Nach Hamiltons Einschlag musste die Tecpro-Barriere repariert werden. Weil die Arbeiten extrem lange dauerten, entschied sich Rennleiter Rui Marques nach 20 Minuten dazu, die Session zwischenzeitlich zu stoppen. Dadurch wurde die Uhr mit gut 15 Minuten verbleibender Trainingszeit angehalten.

Den Schlusspunkt der Session setzte Oliver Bearman. Der Haas-Pilot verlor in der schnellen Rechtskurve vor La Monumental das Auto, wurde vom Heck überholt und schlug heftig in die Safer Barrier ein. Der Brite konnte offenbar unverletzt aussteigen, seine Teilnahme am Qualifying ist aufgrund des stark beschädigten Autos aber fraglich.

Am Trainingsfreitag blieb das befürchtete Chaos auf dem Madring noch aus. Warum? Das erklärt euch Christian im Video:

Härteste Kurve der Formel 1! Kommt es zur Boxenstopp-Flut in Madrid? (09:55 Min.)

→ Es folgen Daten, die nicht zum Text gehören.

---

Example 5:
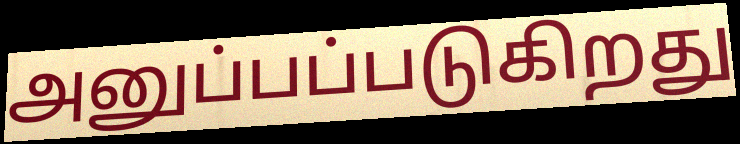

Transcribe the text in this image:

அனுப்பப்படுகிறது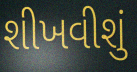
શીખવીશુંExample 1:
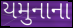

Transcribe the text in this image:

યમુનાના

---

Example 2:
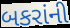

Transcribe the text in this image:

બકરાંની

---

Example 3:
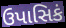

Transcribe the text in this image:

ઉપાસિકં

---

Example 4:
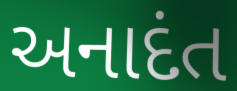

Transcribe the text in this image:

અનાદંત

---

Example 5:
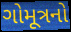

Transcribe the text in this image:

ગોમૂત્રનોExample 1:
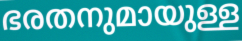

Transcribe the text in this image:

ഭരതനുമായുള്ള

Die Technik: Lance Stroll muss den Spanien GP vom letzten Startplatz aus aufnehmen. Die Aston-Martin-Mechaniker bauten über Nacht eine neue Power Unit ein. Weil es bereits Honda-V6 Nummer fünf ist und er auch bei den restlichen Komponenten das Kontingent überschreitet, muss er ans Ende des Feldes.

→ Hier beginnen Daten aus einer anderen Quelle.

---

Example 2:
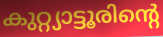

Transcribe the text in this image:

കുറ്റ്യാട്ടൂരിന്റെ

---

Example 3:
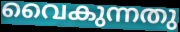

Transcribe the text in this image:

വൈകുന്നതു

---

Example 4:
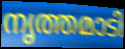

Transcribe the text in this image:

നൃത്തമാടി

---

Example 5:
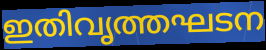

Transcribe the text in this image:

ഇതിവൃത്തഘടന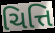
ચિત્તિ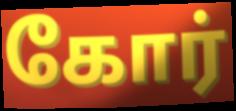
கோர்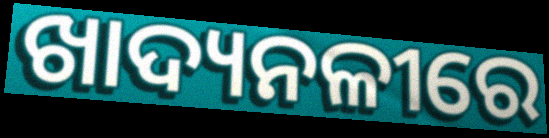
ଖାଦ୍ୟନଳୀରେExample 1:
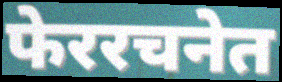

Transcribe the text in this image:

फेररचनेत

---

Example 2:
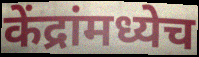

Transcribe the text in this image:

केंद्रांमध्येच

Viel Arbeit hatten nicht nur die Aston-Martin-Mechaniker. Nach dem Unfall von Arvid Lindblad im 2. Freien Training mussten sie den Racing Bull mit der Startnummer 41 auf dem Ersatz-Chassis aufbauen. Dafür musste die Sperrstunde nicht gebrochen werden, allerdings war das Auto auch nicht pünktlich zum Start der Session einsatzbereit. Die lange Trainingsunterbrechung half dem Team.